**Extract:**

= Beginning of Section =

In the following, we show the percentage of the copying errors among the total errors for the standard ICL method compared to the case with pruning the copying neurons detected by our method over the BBH ICL task. Evidently, our method indeed decreases the copying error also on larger models like Llama3 8B (We have updated the revised version to include this analysis in Appendix C):
| Model | 1 Shot | 2 Shot | 3 Shot | 4 Shot |
|---|---|---|---|---|
| Llama 3 8B ICL | 10% | 16% | 19% | 24% |
| Llama 3 8B ICL + Ours | 4% | 10% | 12% | 15% |
Example in the introduction can be ambiguous. it could also be the case to count the number of words and this case the correct answer for "Florida" is 1.
Thank you for this comment. Following this concern, we have replaced this example in the revised version.
Line 063-064: the first quotation mark of "Copying Neurons." is not correct. Thank you for pointing this. Following this concern, we have fixed it along with many other typos.
We are grateful for your detailed review, which has guided us in improving our paper.
Lacks some implementation detail: in Section 3.3, what is the size of n? The author assumes that y^∉Sp and therefore if n is large, there will be many repetitions in Sp since labels in Sp are the count of vowels, which are integers. Also, does the author explicitly held out an integer so that when constructing Sp, the words cannot have the number of vowels equal to this held-out integer?
In our implementation, we used n=2 examples per prompt, as this setting more clearly exposes the copying tendency in models, making it ideal for detecting the relevant neurons. When constructing prompts, we ensure each prompt's examples (Sp) contain distinct vowel counts, and the target word's vowel count (ŷ) differs from those in Sp, sampling from words with 1-8 vowels.
Universality of copying neurons detection: This paper only studies how to detect copy neurons on the vowel counting task. What if this proxy ICL task is switched to other tasks? Will the copying neuron detected still work, and if not (e.g., if all elements in are unique), what makes vowel counting special that it works as a proxy ICL task?

= End of Section =

**Tasks and exercises:**
a: From the table in the copying-neurons excerpt, list the copying-error percentages reported for "Llama 3 8B ICL + Ours," each with its shot setting.
b: Carry on the copying-neurons excerpt past its last sentence.

Stored data entries:

= Beginning of Section =

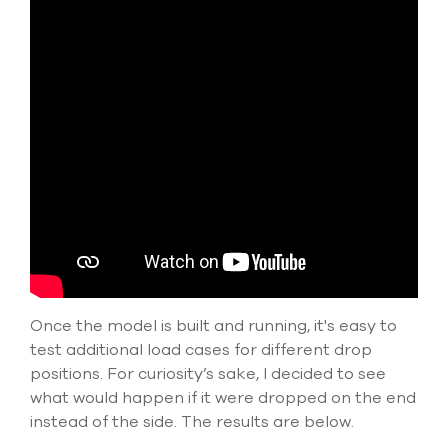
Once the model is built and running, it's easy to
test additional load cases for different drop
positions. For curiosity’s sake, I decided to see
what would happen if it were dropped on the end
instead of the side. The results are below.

= End of Section =
= Beginning of Section =

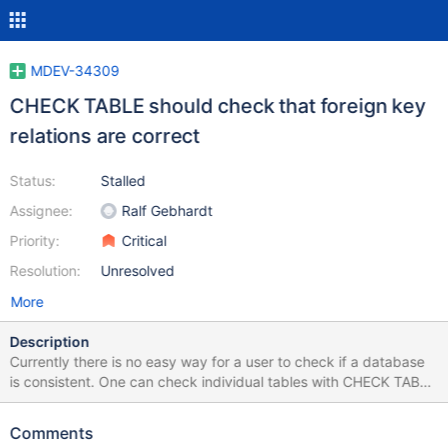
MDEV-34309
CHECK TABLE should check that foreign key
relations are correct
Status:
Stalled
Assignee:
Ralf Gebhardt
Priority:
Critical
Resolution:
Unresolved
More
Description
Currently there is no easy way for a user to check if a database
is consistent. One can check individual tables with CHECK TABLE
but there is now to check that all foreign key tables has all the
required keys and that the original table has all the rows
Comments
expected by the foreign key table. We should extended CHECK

= End of Section =
= Beginning of Section =

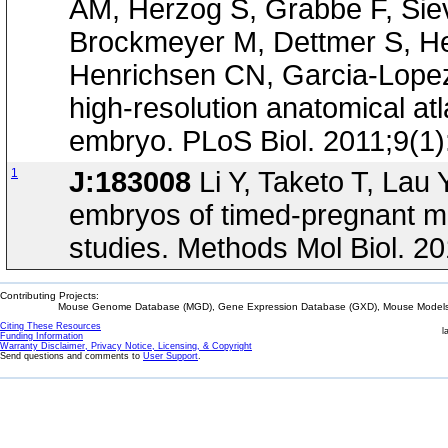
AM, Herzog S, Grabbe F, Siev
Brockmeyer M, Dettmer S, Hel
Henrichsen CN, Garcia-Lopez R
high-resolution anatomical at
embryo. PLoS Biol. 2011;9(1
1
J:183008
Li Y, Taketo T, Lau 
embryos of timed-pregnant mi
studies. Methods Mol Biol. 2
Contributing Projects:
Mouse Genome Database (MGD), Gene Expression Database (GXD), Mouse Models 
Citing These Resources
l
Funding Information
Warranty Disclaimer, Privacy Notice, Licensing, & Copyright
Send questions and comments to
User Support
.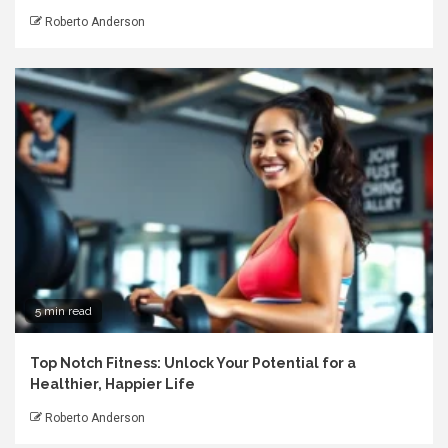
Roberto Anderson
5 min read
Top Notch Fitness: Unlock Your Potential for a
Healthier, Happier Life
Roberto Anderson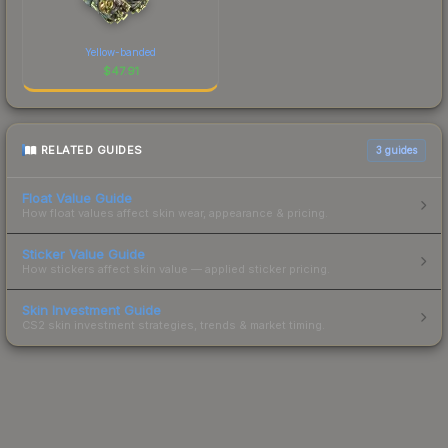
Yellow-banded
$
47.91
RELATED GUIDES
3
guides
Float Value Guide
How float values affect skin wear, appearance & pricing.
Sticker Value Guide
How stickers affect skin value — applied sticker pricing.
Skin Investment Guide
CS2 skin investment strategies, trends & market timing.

= End of Section =

**Answer list:**
a:
1 Shot: 4%
2 Shot: 10%
3 Shot: 12%
4 Shot: 15%

b:
Our results show that neurons identified using any of these tasks led to similar improvements in performance across the broader set of evaluation tasks. The key requirement for an effective proxy task appears to be that it: 1) has clear, deterministic rules that require pattern recognition rather than memorization, 2) can elicit copying behavior from the model, and 3) has a sufficiently constrained output space to detect copying errors reliably. While vowel counting meets these criteria particularly well and is easy to generate synthetic data for, it is not uniquely special - other structured tasks with similar properties could serve as effective proxies for copying neuron detection. To verify this, we conducted additional experiments using different proxy ICL tasks beyond vowel counting, mainly the two linguistics tasks: linguistic antonyms (happy → sad) and knowledge person language (Muhammad → Islam).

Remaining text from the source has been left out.